Task directions> Word for word, print each record, dropping any image it holds.

Stored data>

+ + + +

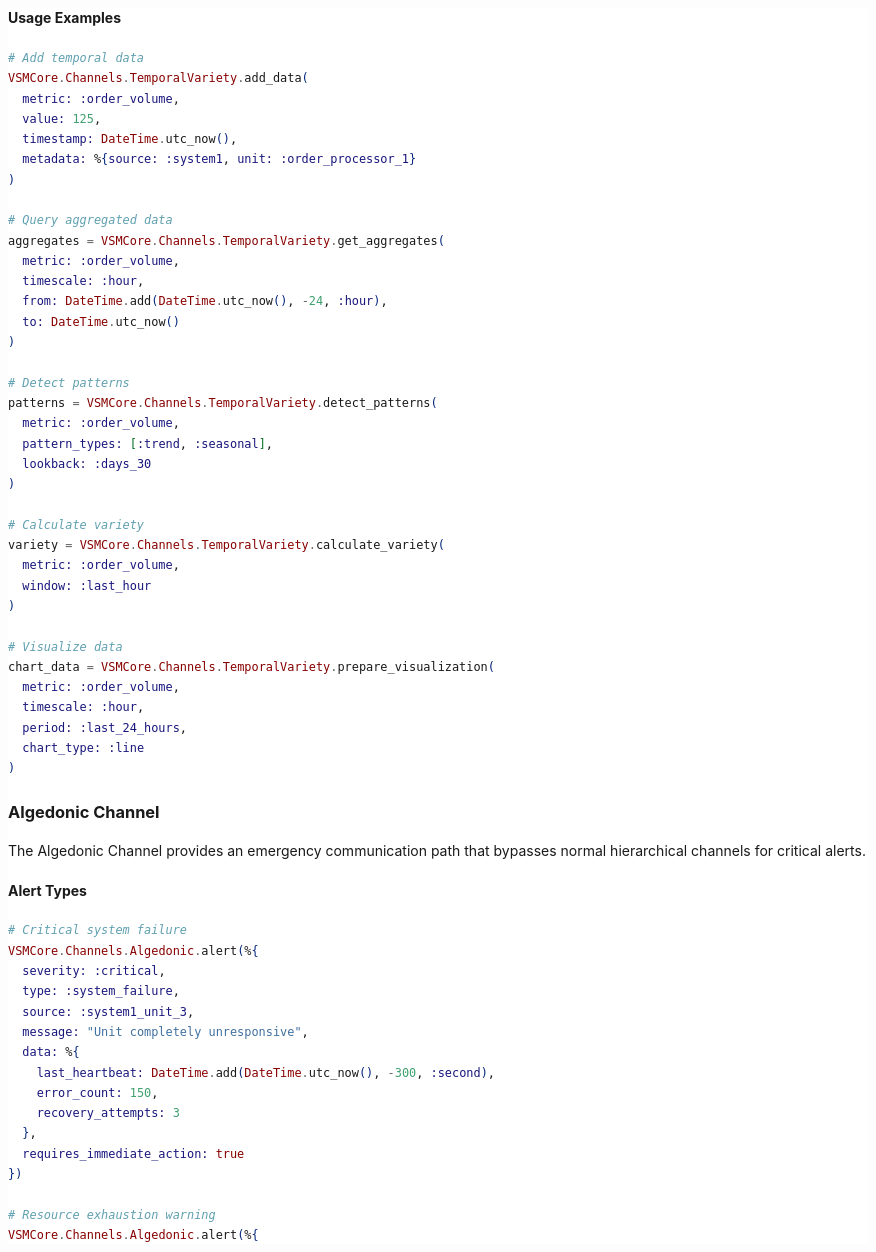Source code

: #### Usage Examples

```elixir
# Add temporal data
VSMCore.Channels.TemporalVariety.add_data(
  metric: :order_volume,
  value: 125,
  timestamp: DateTime.utc_now(),
  metadata: %{source: :system1, unit: :order_processor_1}
)

# Query aggregated data
aggregates = VSMCore.Channels.TemporalVariety.get_aggregates(
  metric: :order_volume,
  timescale: :hour,
  from: DateTime.add(DateTime.utc_now(), -24, :hour),
  to: DateTime.utc_now()
)

# Detect patterns
patterns = VSMCore.Channels.TemporalVariety.detect_patterns(
  metric: :order_volume,
  pattern_types: [:trend, :seasonal],
  lookback: :days_30
)

# Calculate variety
variety = VSMCore.Channels.TemporalVariety.calculate_variety(
  metric: :order_volume,
  window: :last_hour
)

# Visualize data
chart_data = VSMCore.Channels.TemporalVariety.prepare_visualization(
  metric: :order_volume,
  timescale: :hour,
  period: :last_24_hours,
  chart_type: :line
)
```

### Algedonic Channel

The Algedonic Channel provides an emergency communication path that bypasses normal hierarchical channels for critical alerts.

#### Alert Types

```elixir
# Critical system failure
VSMCore.Channels.Algedonic.alert(%{
  severity: :critical,
  type: :system_failure,
  source: :system1_unit_3,
  message: "Unit completely unresponsive",
  data: %{
    last_heartbeat: DateTime.add(DateTime.utc_now(), -300, :second),
    error_count: 150,
    recovery_attempts: 3
  },
  requires_immediate_action: true
})

# Resource exhaustion warning
VSMCore.Channels.Algedonic.alert(%{
```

+ + + +

Exercise response>
Source code

: #### Usage Examples

```elixir
# Add temporal data
VSMCore.Channels.TemporalVariety.add_data(
  metric: :order_volume,
  value: 125,
  timestamp: DateTime.utc_now(),
  metadata: %{source: :system1, unit: :order_processor_1}
)

# Query aggregated data
aggregates = VSMCore.Channels.TemporalVariety.get_aggregates(
  metric: :order_volume,
  timescale: :hour,
  from: DateTime.add(DateTime.utc_now(), -24, :hour),
  to: DateTime.utc_now()
)

# Detect patterns
patterns = VSMCore.Channels.TemporalVariety.detect_patterns(
  metric: :order_volume,
  pattern_types: [:trend, :seasonal],
  lookback: :days_30
)

# Calculate variety
variety = VSMCore.Channels.TemporalVariety.calculate_variety(
  metric: :order_volume,
  window: :last_hour
)

# Visualize data
chart_data = VSMCore.Channels.TemporalVariety.prepare_visualization(
  metric: :order_volume,
  timescale: :hour,
  period: :last_24_hours,
  chart_type: :line
)
```

### Algedonic Channel

The Algedonic Channel provides an emergency communication path that bypasses normal hierarchical channels for critical alerts.

#### Alert Types

```elixir
# Critical system failure
VSMCore.Channels.Algedonic.alert(%{
  severity: :critical,
  type: :system_failure,
  source: :system1_unit_3,
  message: "Unit completely unresponsive",
  data: %{
    last_heartbeat: DateTime.add(DateTime.utc_now(), -300, :second),
    error_count: 150,
    recovery_attempts: 3
  },
  requires_immediate_action: true
})

# Resource exhaustion warning
VSMCore.Channels.Algedonic.alert(%{
```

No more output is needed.